Yield: 0.092 g (30%); colorless crystals (DMF/EtOH); m.p.: 280–282 °C; R_f = 0.35 (toluene: AcOEt 5:1); ¹H NMR (400 MHz, DMSO-d₆): δ = 11.90 (bs, 1H, NH), 7.80 (d, J = 0.8 Hz, 1H, H-9), 7.20–7.16 (m, 4H, Ar–H, NH₂), 1.90 (s, 3H, SCH₃) ppm; ¹³C NMR (100 MHz, DMSO-d₆): δ = 164.2 (C-4), 159.5 (CONH₂), 154.0 (C-9b), 146.2 (Ar–C-amide), 135.0, 133.4, 130.0 (Ar–C), 129.8 (Ar–CH-9), 128.8 (Ar–C-Cl), 127.0 (Ar–CH), 125.8 (Ar–C), 124.0 (Ar–CH), 15.8 (SCH₃) ppm; IR (KBr): \(\overline{\nu }\) = 3295–3180 (NH₂, NH), 3070 (Ar–H), 1662 (C = O), 1650 (C = O), 1590 (Ar–C = C) cm⁻¹; MS (FAB, 70 eV): m/z (%) = 308 (M⁺, 28), 309 ([M + 1]⁺, 7), 310 ([M + 2]⁺, 5).

7-Chloro-3-(methylthio)-4-oxo-4,5-dihydrofuro[3,2-c]quinoline-2-carboxamide (4e, C₁₃H₉ClN₂O₃S)

Yield: 0.0910 g (29%); colorless crystals (DMF/EtOH); m.p.: 263–265 °C (decmp); R_f = 0.5 (toluene: AcOEt 5:1); ¹H NMR (400 MHz, DMSO-d₆): δ = 11.95 (bs, 1H, NH), 7.80 (dd, J = 1.2, 0.8 Hz, 1H, H-9), 7.10–6.96 (m, 4H, Ar–H, NH₂), 1.98 (s, 3H, SCH₃) ppm; ¹³C NMR (100 MHz, DMSO-d₆): δ = 165.0 (C-4), 158.0 (CONH₂), 153.2 (C-9b), 146.8 (Ar–C-amide), 136.0, 134.4, 131.0 (Ar–C), 128.9 (Ar–CH-9), 127.8 (Ar–C-Cl), 126.0 (Ar–CH), 124.6 (Ar–C), 122.0 (Ar–CH), 15.9 (SCH₃) ppm; IR (KBr): \(\overline{\nu }\) = 3290–3190 (NH₂, NH), 3080 (Ar–H), 1665 (CO), 1640 (C = O), 1590 (Ar–C = C) cm⁻¹; MS (FAB, 70 eV): m/z (%) = 310 ([M + 2]⁺, 10), 308 (M⁺, 40).

8-Bromo-3-(methylthio)-4-oxo-4,5-dihydrofuro[3,2-c]quinoline-2-carboxamide (4f, C₁₃H₉BrN₂O₃S)

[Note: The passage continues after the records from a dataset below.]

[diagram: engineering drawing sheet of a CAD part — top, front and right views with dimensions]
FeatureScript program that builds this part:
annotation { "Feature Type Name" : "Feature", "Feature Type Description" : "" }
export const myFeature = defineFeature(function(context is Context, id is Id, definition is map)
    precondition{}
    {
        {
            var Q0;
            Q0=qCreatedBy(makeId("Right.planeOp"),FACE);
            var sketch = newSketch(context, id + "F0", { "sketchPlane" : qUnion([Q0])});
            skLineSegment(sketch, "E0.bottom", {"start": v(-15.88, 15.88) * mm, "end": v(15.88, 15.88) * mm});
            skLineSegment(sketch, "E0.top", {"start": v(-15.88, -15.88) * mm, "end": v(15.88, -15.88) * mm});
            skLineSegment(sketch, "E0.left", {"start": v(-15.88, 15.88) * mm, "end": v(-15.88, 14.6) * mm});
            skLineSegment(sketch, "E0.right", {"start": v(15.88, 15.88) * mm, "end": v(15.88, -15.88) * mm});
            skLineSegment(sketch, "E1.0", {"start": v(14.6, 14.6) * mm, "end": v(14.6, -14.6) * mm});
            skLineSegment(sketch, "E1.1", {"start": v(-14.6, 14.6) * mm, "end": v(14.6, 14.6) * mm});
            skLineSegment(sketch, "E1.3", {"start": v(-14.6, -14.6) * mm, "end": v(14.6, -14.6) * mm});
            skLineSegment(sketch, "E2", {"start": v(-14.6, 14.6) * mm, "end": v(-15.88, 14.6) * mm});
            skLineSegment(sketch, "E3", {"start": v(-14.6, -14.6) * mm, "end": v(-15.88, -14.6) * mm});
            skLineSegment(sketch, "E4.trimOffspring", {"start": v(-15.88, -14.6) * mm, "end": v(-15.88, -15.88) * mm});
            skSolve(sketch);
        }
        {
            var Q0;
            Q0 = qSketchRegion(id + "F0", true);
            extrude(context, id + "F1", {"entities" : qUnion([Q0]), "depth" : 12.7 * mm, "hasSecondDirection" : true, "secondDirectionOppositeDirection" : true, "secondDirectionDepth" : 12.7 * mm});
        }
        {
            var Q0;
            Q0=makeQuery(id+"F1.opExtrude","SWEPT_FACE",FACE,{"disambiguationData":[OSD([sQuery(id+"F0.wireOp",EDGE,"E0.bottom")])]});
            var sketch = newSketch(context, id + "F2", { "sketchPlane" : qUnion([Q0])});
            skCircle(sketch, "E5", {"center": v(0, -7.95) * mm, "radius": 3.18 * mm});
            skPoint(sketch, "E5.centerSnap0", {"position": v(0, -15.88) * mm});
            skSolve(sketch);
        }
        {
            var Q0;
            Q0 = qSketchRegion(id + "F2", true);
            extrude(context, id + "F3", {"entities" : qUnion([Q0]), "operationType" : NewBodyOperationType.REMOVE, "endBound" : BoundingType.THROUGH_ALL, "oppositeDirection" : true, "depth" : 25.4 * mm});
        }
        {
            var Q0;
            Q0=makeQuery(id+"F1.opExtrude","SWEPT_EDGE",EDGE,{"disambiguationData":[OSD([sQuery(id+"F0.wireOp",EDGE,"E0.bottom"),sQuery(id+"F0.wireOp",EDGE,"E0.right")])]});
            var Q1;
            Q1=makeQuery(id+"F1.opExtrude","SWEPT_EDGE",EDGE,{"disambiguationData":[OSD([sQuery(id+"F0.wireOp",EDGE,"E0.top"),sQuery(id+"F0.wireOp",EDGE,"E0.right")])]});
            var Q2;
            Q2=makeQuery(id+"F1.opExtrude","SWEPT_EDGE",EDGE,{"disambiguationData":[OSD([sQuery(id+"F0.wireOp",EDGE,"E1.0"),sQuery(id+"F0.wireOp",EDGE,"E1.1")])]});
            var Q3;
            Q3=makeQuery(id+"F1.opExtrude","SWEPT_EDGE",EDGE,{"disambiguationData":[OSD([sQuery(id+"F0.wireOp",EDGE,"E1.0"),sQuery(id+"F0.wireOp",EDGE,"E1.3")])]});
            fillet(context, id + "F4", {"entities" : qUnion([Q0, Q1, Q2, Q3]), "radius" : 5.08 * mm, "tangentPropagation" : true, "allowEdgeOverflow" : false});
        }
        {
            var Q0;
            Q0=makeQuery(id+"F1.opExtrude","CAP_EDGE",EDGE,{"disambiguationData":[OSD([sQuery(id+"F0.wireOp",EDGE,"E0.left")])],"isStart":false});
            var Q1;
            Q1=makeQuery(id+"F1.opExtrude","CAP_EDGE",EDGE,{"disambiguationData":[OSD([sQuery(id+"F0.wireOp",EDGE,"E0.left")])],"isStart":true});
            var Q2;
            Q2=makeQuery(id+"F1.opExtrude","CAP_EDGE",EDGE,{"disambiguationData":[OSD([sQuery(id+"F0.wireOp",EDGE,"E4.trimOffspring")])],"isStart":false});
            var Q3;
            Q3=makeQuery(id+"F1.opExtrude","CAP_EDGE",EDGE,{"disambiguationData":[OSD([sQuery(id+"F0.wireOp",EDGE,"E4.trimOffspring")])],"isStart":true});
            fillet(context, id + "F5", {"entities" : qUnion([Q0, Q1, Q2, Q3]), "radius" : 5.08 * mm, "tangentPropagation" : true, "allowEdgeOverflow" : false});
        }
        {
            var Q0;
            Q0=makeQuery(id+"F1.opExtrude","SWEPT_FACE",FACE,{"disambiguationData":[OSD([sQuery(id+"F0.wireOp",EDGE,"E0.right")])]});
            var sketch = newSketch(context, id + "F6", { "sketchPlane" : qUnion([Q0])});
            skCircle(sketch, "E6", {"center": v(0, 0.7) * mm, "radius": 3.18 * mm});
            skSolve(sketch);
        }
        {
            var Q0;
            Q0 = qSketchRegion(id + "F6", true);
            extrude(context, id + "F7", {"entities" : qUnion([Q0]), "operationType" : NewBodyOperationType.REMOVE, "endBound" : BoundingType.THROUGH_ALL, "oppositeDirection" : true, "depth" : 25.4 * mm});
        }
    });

Yield: 0.116 g (33%); colorless crystals (DMF/H₂O); m.p.: 267–269 °C (decomp); R_f = 0.4 (toluene: AcOEt 5:1); ¹H NMR (400 MHz, DMSO-d₆): δ = 11.80 (bs, 1H, NH), 7.70 (d, J = 0.7 Hz, 1H, H-9), 7.22–7.18 (m, 4H, Ar–H, NH₂), 1.94 (s, 3H, SCH₃) ppm; ¹³C NMR (100 MHz, DMSO-d₆): δ = 165.0 (C-4), 157.0 (CONH₂), 154.0 (C-9b), 147.8 (Ar–C-amide), 135.4, 134.0, 132.6 (Ar–C), 131.4 (Ar–C-Cl), 128.8 (Ar–CH-9), 127.0 (Ar–CH), 125.8 (Ar–C), 123.6 (Ar–CH), 15.8 (SCH₃) ppm; IR (KBr): \(\overline{\nu }\) = 3180–3290 (NH₂, NH), 3060 (Ar–H), 1660 (C = O), 1652 (C = O), 1590 (Ar–C = C) cm⁻¹; MS (FAB, 70 eV): m/z (%) = 352 ([M-1]⁺, 18) 351 ([M-2]⁺, 10).